Among the entries below, only the lines starting at the one with "recensant toutes les erreurs" and ending at the one with "Bénéficier d’une vitesse et d’un", both included, are to be printed exactly.

- Records supplied:
════════════════
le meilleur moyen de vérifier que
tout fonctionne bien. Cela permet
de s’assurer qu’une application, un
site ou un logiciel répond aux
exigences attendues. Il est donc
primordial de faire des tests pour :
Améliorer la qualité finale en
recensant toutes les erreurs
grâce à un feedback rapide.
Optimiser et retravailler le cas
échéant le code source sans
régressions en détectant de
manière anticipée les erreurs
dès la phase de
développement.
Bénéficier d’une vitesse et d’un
════════════════
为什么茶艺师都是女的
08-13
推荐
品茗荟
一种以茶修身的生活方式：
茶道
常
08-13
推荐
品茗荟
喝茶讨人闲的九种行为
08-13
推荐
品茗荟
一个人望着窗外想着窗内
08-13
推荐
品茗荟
════════════════
- Exercise output:
recensant toutes les erreurs
grâce à un feedback rapide.
Optimiser et retravailler le cas
échéant le code source sans
régressions en détectant de
manière anticipée les erreurs
dès la phase de
développement.
Bénéficier d’une vitesse et d’un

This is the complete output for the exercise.